Não abordamos a fotografia na perspectiva centrada na história do suporte. Interessa-nos seu contexto gnoseológico, sua esfera epistêmica, seus impactos na dimensão cognitiva, dadas as rupturas que impõe na percepção moderna de espaço (a foto “fala” de um “aqui” registrado em um lugar outro...) e de tempo (a foto carrega para o presente um tempo “cindido”, uma “fatia” do “agora” que, no olhar do presente, já era...e ainda assim, está aí...). Não estamos desatentos à uma “mestiçagem das imagens”, tal como aponta Phillipe Dubois – tornando a imagem fotográfica imersa no vídeo, o vídeo na infografia... – e à dimensão de inflexão que a fotografia encerra, nas palavras de Etienne Samain, potencializando a construção de um “novo observador”.

Discutimos a imagem técnica e seus suportes sob o eixo do olhar, do espectador enquanto sujeito e objeto. A nossa preocupação fundamental é com o homem na multidão – o homem de Baudelaire, recuperado por Walter Benjamin –, em suas ações cotidianas, balizadas por uma percepção sensorial de espaço e de tempo, tensionado pelas novas esferas das relações sociais, marcadas pelas práticas da cidade, pela reprodutibilidade e pela mercadoria, aspectos que tendem a cindí-lo e aliená-lo.

A partir dessa rede, propomos uma mudança de eixo na discussão quanto à inserção de meios visuais nas práticas de ensino. Entendemos que a escola deve ser crítica da imagem naturalizada, em um esforço de reflexão que subjetive a objetividade presente nas mídias. Defendemos, assim, a imagem como linguagem, estruturada e estruturante do pensamento. Acreditamos que a educação escolar pode e deve utilizar-se dos recursos verbo visuais como instrumentos de produção de memórias, de elaboração de narrativas, de recuperação dos indivíduos como narradores.

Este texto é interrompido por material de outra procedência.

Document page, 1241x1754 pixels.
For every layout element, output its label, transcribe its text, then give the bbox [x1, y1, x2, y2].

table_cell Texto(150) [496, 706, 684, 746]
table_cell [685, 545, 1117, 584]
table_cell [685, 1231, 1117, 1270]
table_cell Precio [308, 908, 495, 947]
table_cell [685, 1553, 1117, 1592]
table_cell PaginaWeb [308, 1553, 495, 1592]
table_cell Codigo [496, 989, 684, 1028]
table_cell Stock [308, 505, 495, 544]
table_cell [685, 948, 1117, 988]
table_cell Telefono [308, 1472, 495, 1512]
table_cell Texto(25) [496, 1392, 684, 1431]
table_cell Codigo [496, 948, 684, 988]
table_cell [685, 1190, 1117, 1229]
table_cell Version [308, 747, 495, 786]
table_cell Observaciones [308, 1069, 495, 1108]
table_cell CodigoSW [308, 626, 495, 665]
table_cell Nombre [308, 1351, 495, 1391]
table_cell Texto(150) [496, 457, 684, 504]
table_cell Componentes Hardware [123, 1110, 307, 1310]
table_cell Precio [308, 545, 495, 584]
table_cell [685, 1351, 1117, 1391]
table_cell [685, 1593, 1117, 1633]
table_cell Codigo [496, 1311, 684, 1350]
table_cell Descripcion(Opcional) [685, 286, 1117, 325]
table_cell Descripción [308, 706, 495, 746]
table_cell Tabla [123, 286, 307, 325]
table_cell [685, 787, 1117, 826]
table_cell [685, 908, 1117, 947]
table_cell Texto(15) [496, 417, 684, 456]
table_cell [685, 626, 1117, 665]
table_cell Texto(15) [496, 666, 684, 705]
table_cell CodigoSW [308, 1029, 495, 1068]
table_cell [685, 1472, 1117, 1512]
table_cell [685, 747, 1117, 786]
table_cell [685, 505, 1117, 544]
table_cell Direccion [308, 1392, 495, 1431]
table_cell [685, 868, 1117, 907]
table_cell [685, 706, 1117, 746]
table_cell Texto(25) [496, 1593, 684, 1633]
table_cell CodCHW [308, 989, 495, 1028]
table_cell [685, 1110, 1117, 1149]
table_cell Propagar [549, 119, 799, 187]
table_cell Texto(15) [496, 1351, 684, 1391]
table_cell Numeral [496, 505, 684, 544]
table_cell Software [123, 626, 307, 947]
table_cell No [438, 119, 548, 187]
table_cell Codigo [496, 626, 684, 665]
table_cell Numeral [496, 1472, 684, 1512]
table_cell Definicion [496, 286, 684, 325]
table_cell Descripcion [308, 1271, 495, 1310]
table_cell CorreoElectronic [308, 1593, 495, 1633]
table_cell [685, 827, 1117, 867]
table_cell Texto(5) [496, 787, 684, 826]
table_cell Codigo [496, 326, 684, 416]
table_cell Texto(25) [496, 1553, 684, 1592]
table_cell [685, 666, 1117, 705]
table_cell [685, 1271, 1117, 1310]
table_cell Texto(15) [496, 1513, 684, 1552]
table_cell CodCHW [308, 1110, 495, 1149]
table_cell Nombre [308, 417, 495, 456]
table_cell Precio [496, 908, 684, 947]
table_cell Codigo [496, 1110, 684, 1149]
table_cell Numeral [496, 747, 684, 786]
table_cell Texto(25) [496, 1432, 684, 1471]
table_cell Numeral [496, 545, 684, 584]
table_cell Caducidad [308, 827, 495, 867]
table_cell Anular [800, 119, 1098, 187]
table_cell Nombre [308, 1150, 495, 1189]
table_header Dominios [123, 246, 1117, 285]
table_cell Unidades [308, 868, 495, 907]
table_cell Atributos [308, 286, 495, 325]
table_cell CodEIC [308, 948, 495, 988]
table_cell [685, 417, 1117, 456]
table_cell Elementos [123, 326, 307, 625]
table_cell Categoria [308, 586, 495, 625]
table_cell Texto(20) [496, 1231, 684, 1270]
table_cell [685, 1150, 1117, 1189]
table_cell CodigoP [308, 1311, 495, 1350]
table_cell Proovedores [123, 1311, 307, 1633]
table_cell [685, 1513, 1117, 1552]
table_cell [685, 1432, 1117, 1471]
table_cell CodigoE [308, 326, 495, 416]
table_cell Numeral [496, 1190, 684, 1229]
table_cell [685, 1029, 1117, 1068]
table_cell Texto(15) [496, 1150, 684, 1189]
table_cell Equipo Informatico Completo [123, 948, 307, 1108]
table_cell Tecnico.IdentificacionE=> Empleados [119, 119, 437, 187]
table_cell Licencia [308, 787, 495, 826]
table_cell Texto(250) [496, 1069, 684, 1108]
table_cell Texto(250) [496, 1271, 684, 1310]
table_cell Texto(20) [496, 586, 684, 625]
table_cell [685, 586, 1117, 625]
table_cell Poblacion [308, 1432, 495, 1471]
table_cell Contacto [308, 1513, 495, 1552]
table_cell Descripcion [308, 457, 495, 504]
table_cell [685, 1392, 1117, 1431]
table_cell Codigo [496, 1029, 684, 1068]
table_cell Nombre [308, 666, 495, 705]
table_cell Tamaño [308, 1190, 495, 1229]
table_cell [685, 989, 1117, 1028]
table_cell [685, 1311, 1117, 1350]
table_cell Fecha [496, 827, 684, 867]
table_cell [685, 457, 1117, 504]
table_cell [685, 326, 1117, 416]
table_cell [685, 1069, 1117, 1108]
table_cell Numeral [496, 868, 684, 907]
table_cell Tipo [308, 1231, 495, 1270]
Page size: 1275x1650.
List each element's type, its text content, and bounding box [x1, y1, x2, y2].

Apesar de sermos potencialmente “sujeitos do olhar” e “objetos da imagem”, modernamente surge uma fratura nessa dupla natureza em razão da lógica do capital. No mundo da mercadoria, tendemos a nos tornar “objetos da imagem”, alienando-nos de nossa condição de “sujeitos do olhar”. O olhar que pode subjetivar a imagem é cada vez mais subssumido pela objetividade da figuração, da composição, do suporte enquanto espetáculo que nos hipnotiza e consome. Somos, cada vez menos, sujeitos do olhar, fragilizando nossa condição de co-autores de narrativas imagéticas.

Ao final do percurso – na verdade, ainda, um simples ponto de partida, apenas mais qualificado –, lembramo-nos do eterno João Cabral de Melo Neto, em suas verdades poéticas sobre a tessitura da Vida e – porque não? – do conhecimento, sempre em rede, em nós entrelaçado, sempre partilhado e compartilhado como meu, como seu, como nosso:

Um galo sozinho não tece uma manhã.
ele precisará sempre de outros galos.
De um que apanhe seu grito
E o lance a outro; de um outro galo
que apanhe o grito de um galo antes
e o lance a outro; e de outros galos
que com muitos outros galos se cruzem
os fios de sol de seus gritos de galo.
Para que a manhã, desde uma teia tênue,
se vá tecendo, entre todos os galos.


Armando Martins de Barros
Cidade de São Sebastião do Rio de Janeiro,
Morro do Vintém, Engenho Novo,
Cidade de Paraty, Paratymirin,
Aldeia de Itatin e Base Ecológica, setembro de 2003.